Labile Cells: - These cells continuously cycle and never enter $G_0$ . - Examples include intestinal epithelial cells and other epithelial tissues.
Quiescent Cells ( $G_0$ ): - These are stable cells that are normally in the $G_0$ phase but can be induced to re-enter the cell cycle (into $G_1$ ) given the proper stimulus. - Examples: Fibroblasts and hepatocytes (liver cells).
Permanent Cells: - These are terminally differentiated cells that have permanently exited the cell cycle and remain in $G_0$ . They cannot replicate. - Examples: Neurons and cardiac myocytes.

The progression of the cell cycle is controlled by Cyclin-Dependent Kinases (CDKs) and their regulatory subunits, Cyclins.

Material supplied ▸
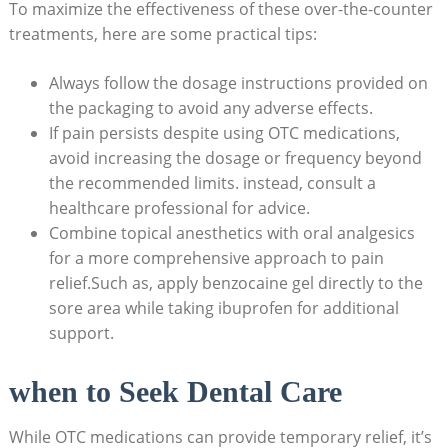
To maximize the effectiveness of these over-the-counter
treatments, here are some practical tips:
Always follow the dosage instructions provided on
the packaging to avoid any adverse effects.
If pain persists despite using OTC medications,
avoid increasing the dosage or frequency beyond
the recommended limits. instead, consult a
healthcare professional for advice.
Combine topical anesthetics with oral analgesics
for a more comprehensive approach to pain
relief.Such as, apply benzocaine gel directly to the
sore area while taking ibuprofen for additional
support.
when to Seek Dental Care
While OTC medications can provide temporary relief, it’s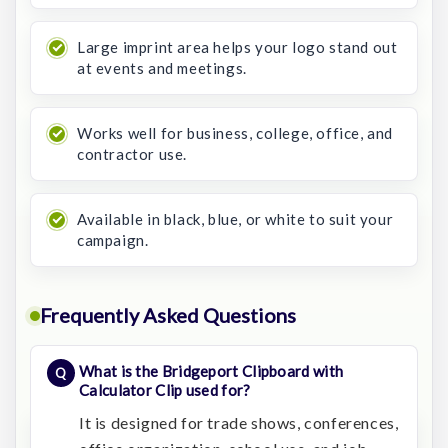
Large imprint area helps your logo stand out
at events and meetings.
Works well for business, college, office, and
contractor use.
Available in black, blue, or white to suit your
campaign.
Frequently Asked Questions
What is the Bridgeport Clipboard with
Calculator Clip used for?
It is designed for trade shows, conferences,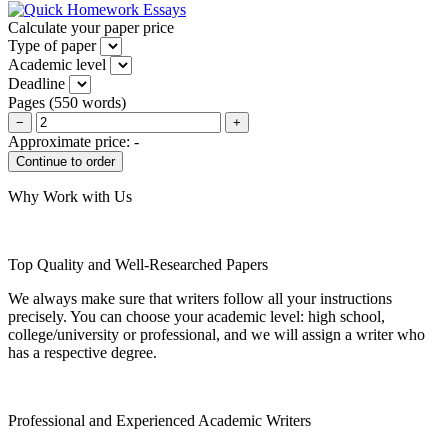
Calculate your paper price
Type of paper
Academic level
Deadline
Pages
(
550 words
)
−
+
Approximate price:
-
Why Work with Us
Top Quality and Well-Researched Papers
We always make sure that writers follow all your instructions
precisely. You can choose your academic level: high school,
college/university or professional, and we will assign a writer who
has a respective degree.
Professional and Experienced Academic Writers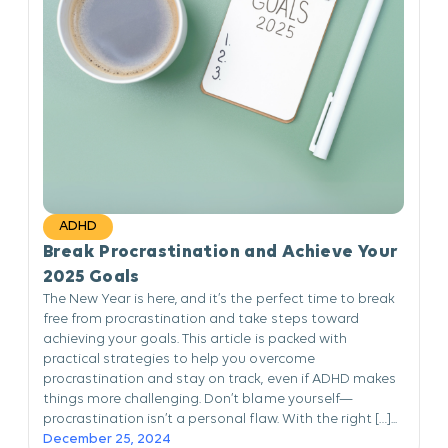
ADHD
Break Procrastination and Achieve Your
2025 Goals
The New Year is here, and it’s the perfect time to break
free from procrastination and take steps toward
achieving your goals. This article is packed with
practical strategies to help you overcome
procrastination and stay on track, even if ADHD makes
things more challenging. Don’t blame yourself—
procrastination isn’t a personal flaw. With the right […]...
December 25, 2024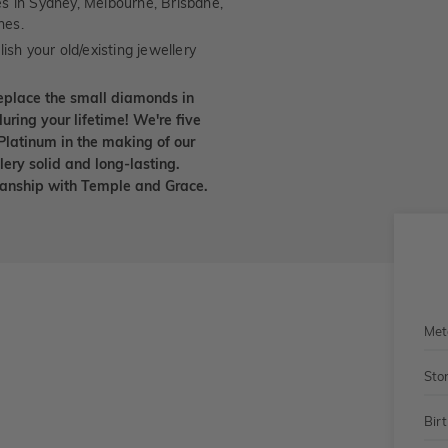
es in Sydney, Melbourne, Brisbane,
nes.
ish your old/existing jewellery
eplace the small diamonds in
uring your lifetime! We're five
Platinum in the making of our
lery solid and long-lasting.
smanship with Temple and Grace.
Met
Sto
Bir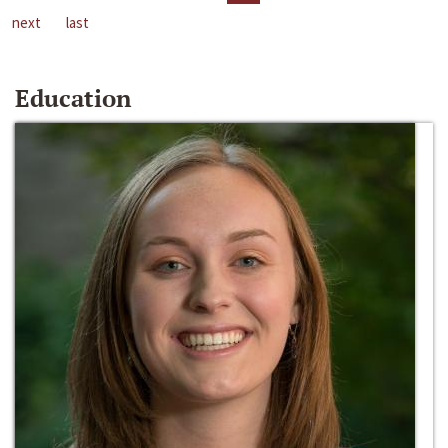
next
last
Education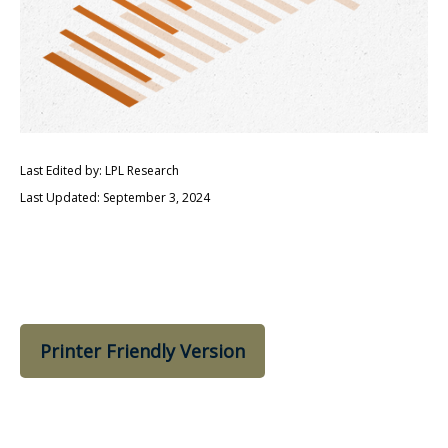
Last Edited by: LPL Research
Last Updated: September 3, 2024
Printer Friendly Version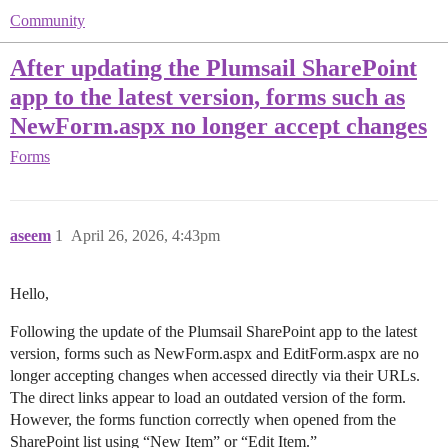
Community
After updating the Plumsail SharePoint
app to the latest version, forms such as
NewForm.aspx no longer accept changes
Forms
aseem
1
April 26, 2026, 4:43pm
Hello,
Following the update of the Plumsail SharePoint app to the latest
version, forms such as NewForm.aspx and EditForm.aspx are no
longer accepting changes when accessed directly via their URLs.
The direct links appear to load an outdated version of the form.
However, the forms function correctly when opened from the
SharePoint list using “New Item” or “Edit Item.”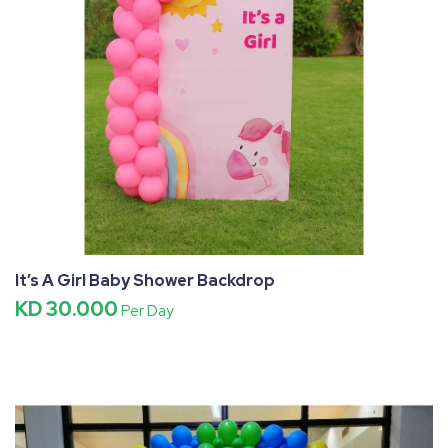
It’s A Girl Baby Shower Backdrop
KD 30.000
Per Day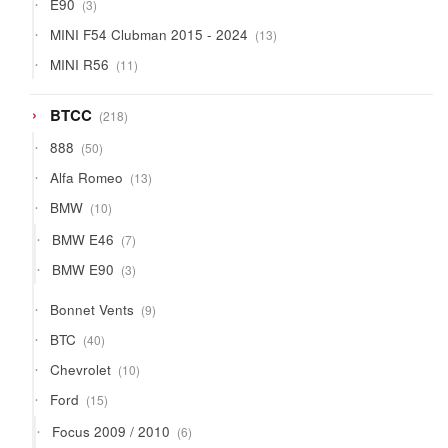
3
E90
3
products
13
MINI F54 Clubman 2015 - 2024
13
products
11
MINI R56
11
products
218
BTCC
218
products
50
888
50
products
13
Alfa Romeo
13
products
10
BMW
10
products
7
BMW E46
7
products
3
BMW E90
3
products
9
Bonnet Vents
9
products
40
BTC
40
products
10
Chevrolet
10
products
15
Ford
15
products
6
Focus 2009 / 2010
6
products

Complete the following ▸
- 1) Please rewrite the paragraph of the cell cycle passage beginning "Quiescent Cells" as a short bulleted list that keeps its main facts.
- 2) Reproduce the cell cycle passage word for word, starting at "Labile Cells: - These" and ending at "hepatocytes (liver cells).".

Per-task outputs ▸
- 1)
- Quiescent cells are stable cells normally in the $G_0$ phase.
- With the proper stimulus, they can re-enter the cell cycle into $G_1$.
- Examples: fibroblasts and hepatocytes (liver cells).

- 2)
Labile Cells: - These cells continuously cycle and never enter $G_0$ . - Examples include intestinal epithelial cells and other epithelial tissues.
Quiescent Cells ( $G_0$ ): - These are stable cells that are normally in the $G_0$ phase but can be induced to re-enter the cell cycle (into $G_1$ ) given the proper stimulus. - Examples: Fibroblasts and hepatocytes (liver cells).